Speaking of which I haven’t told…well, anybody, actually. I went to the doctor about a month ago and did tests for something that I don’t much prefer to get into and about a week ago my mom and I went back to hear the results. Turns out I have a hypothyroid condition. You see there’s some number scale of something that the thyroid produces (I know, very helpful). The normal is, I think, four to six, I’m at three. She said that while it’s not serious yet, if not treated it can get lower and lower, so it’s best to start now while it’s not life threatening or anything. Anyways, she put me on this new medication, which I was a bit hesitant about seeing as I am so close to fully turning my life around without medication and I really don’t want to get on anything that could be just a detrimental to my health as all the psychological ones were, but once she told me the things it could help I nearly cried right there in the office of shear relief; weight loss, concentration, anxiety, everything that I feel all the anti-depressants and such worsened. It’s only been a week and though I don’t feel anything huge changing I do feel a bit different, in ways I can’t really explain either, but all good I can assure you. It’s weird.
In completely unrelated news; I had quite a scare yesterday. After having worked on the design for So-Disco and my renamed portfolio page, Elegant Lemon, I tried to come onto here and attempt to think of something witty to grace you all with but I couldn’t get through and the connection freaked out on me numerous times, not only on my computer but on my brother’s as well.
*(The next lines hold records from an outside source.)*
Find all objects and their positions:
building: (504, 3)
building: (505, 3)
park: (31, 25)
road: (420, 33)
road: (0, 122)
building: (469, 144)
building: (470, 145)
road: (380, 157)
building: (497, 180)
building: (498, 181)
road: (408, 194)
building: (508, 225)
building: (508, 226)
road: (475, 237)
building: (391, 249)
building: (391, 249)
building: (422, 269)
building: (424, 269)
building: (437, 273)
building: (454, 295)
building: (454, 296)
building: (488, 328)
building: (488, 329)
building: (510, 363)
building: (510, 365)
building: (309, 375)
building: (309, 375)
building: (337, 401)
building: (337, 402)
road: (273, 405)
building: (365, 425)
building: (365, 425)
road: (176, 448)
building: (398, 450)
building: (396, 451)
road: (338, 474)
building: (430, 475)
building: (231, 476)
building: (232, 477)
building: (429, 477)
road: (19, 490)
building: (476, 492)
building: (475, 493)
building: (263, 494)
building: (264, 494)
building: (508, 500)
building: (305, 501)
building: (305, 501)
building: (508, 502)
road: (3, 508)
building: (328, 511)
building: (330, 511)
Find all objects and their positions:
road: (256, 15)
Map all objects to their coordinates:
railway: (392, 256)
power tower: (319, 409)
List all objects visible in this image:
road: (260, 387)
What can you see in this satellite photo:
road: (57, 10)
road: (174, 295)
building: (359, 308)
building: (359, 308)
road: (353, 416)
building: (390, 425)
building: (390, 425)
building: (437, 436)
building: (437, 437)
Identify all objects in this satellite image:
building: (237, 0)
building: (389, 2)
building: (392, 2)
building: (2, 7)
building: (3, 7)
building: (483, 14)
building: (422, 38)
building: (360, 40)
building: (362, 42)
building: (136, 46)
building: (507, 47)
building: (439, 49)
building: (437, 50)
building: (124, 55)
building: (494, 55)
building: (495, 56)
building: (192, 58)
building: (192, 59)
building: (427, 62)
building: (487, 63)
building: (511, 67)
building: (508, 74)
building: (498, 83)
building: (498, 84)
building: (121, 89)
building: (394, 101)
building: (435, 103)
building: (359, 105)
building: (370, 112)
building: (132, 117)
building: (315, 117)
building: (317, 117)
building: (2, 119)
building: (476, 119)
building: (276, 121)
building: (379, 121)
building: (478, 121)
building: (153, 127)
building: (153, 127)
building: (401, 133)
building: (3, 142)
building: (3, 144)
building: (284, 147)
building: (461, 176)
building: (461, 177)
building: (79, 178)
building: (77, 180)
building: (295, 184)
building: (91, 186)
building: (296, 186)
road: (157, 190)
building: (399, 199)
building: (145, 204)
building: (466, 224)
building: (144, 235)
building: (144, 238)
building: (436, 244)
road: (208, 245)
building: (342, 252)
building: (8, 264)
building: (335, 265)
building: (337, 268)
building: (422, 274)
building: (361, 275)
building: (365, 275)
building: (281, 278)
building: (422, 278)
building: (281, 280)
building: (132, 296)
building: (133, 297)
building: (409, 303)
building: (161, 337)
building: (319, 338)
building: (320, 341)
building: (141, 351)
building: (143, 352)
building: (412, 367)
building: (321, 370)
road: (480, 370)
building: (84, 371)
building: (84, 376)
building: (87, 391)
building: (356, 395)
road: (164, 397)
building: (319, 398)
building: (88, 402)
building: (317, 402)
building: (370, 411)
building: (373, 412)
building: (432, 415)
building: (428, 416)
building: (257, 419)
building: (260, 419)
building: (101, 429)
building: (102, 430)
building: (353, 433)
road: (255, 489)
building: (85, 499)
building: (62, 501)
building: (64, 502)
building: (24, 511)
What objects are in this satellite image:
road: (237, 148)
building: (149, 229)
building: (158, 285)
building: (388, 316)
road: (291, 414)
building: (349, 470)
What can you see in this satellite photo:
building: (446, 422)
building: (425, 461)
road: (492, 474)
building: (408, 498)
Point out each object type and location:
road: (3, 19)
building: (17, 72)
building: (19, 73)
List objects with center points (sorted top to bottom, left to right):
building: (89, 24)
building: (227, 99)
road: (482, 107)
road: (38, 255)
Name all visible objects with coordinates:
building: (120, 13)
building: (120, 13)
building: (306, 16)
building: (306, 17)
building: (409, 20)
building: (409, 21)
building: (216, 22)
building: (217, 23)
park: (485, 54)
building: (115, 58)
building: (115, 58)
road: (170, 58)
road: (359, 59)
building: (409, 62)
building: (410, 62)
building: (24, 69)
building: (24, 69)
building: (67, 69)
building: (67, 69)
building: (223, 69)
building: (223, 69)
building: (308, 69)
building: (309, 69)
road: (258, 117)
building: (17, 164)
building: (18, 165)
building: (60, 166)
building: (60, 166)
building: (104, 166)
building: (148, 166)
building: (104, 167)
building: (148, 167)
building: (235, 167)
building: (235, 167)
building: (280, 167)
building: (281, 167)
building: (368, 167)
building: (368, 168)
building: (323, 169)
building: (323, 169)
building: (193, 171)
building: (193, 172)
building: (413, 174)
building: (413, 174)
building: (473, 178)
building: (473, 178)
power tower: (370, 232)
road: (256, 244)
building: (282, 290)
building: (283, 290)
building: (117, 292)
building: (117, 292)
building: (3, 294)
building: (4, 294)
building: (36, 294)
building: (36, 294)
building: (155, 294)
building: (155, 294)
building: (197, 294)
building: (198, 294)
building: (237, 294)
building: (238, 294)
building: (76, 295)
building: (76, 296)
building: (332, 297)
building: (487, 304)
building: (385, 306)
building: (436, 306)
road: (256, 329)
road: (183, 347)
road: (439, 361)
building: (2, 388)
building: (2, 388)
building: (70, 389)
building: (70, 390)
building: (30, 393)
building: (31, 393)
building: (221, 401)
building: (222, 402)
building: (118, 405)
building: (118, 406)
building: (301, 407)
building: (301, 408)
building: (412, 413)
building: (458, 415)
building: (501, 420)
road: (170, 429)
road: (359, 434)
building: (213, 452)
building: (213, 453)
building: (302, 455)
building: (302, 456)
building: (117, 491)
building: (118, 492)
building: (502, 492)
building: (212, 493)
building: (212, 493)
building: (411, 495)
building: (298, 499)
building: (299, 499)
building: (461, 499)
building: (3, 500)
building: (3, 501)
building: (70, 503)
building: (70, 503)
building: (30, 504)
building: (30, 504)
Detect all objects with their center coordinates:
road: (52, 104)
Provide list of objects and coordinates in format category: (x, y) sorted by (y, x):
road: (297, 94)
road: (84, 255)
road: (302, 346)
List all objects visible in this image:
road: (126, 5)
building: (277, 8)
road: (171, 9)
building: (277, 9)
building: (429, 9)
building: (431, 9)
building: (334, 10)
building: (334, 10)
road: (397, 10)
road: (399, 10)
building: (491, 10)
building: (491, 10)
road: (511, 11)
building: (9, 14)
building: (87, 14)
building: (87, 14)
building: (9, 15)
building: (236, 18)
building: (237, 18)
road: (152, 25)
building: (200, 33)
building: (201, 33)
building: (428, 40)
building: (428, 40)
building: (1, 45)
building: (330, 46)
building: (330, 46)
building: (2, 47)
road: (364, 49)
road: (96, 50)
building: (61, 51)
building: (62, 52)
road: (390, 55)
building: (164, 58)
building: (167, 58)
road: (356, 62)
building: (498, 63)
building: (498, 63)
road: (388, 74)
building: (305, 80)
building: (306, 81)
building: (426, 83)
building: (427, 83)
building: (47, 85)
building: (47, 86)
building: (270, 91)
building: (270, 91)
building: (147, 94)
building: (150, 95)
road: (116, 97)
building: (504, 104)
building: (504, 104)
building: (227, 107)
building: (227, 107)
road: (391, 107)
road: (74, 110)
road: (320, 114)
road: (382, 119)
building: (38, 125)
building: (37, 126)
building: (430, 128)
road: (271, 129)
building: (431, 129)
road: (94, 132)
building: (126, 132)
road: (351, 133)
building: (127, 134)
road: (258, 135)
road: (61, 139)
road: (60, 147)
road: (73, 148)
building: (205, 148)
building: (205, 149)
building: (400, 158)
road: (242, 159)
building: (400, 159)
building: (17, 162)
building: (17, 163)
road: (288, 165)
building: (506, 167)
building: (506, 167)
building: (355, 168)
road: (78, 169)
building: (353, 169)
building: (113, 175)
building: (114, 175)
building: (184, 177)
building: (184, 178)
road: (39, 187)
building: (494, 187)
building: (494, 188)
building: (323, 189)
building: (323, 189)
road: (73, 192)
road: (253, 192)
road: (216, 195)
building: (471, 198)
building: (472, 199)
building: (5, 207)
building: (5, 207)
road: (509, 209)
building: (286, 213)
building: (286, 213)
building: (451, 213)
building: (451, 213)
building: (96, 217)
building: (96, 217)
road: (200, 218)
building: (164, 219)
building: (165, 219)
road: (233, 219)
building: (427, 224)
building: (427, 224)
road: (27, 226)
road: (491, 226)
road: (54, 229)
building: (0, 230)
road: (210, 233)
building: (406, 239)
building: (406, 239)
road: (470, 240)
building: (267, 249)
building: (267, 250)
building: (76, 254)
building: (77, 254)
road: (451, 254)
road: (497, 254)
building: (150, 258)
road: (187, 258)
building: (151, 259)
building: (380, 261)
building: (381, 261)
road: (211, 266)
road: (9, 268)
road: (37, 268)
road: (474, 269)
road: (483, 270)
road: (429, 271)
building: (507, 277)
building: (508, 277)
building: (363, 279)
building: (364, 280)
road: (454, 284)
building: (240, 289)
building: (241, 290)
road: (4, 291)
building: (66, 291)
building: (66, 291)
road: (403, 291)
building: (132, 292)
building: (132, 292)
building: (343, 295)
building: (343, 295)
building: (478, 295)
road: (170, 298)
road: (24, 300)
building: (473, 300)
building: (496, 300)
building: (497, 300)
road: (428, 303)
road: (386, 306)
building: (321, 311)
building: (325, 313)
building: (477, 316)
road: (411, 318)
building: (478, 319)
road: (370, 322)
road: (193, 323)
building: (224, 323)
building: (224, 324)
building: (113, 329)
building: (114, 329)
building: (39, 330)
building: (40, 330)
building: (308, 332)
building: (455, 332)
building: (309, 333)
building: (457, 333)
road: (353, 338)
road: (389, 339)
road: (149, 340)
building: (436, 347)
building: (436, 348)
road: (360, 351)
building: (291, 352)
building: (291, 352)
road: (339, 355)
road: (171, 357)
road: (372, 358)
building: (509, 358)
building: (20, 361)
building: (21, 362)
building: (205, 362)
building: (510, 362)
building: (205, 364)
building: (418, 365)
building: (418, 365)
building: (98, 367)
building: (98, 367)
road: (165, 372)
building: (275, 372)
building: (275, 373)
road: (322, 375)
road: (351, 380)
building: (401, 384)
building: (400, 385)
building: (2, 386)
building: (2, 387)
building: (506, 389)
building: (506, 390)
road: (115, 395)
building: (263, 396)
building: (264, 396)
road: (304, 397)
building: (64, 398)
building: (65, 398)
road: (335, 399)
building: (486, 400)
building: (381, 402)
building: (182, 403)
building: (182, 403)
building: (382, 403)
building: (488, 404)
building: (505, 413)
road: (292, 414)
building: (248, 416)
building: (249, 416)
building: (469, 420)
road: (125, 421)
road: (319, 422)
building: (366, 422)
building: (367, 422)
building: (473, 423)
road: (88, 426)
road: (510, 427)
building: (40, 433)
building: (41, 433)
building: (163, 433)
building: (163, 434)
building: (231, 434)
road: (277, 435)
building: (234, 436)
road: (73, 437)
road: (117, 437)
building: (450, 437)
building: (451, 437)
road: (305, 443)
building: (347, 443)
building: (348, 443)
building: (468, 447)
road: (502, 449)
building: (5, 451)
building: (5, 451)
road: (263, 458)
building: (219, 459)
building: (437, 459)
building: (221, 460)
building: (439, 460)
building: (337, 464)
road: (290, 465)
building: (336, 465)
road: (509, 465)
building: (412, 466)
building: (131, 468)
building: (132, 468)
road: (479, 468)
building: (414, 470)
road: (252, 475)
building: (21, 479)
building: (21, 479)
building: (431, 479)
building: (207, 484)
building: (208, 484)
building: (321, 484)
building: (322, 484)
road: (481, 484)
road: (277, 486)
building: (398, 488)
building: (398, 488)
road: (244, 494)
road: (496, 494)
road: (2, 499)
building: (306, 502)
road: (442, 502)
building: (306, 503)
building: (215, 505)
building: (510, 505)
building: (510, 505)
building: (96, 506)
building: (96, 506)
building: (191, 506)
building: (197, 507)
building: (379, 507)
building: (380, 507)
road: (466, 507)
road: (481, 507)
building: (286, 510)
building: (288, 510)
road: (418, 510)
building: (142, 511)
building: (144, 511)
After a few panicking moments I decided to just let it sit for a day and if it was still crapping out today then I would allow a total breakdown or two to occur. Thankfully here I am today breathing calmly and happily to see that my neglected baby is still in contact. You’d think that this would teach me a lesson to actually pay attention to my beloved blog but it probably won’t. I am a terrible blog mother.
Well, I am thinking about going over to Best Buy to take a look at their minis at my own leisure and without being rushed out by Ted this time.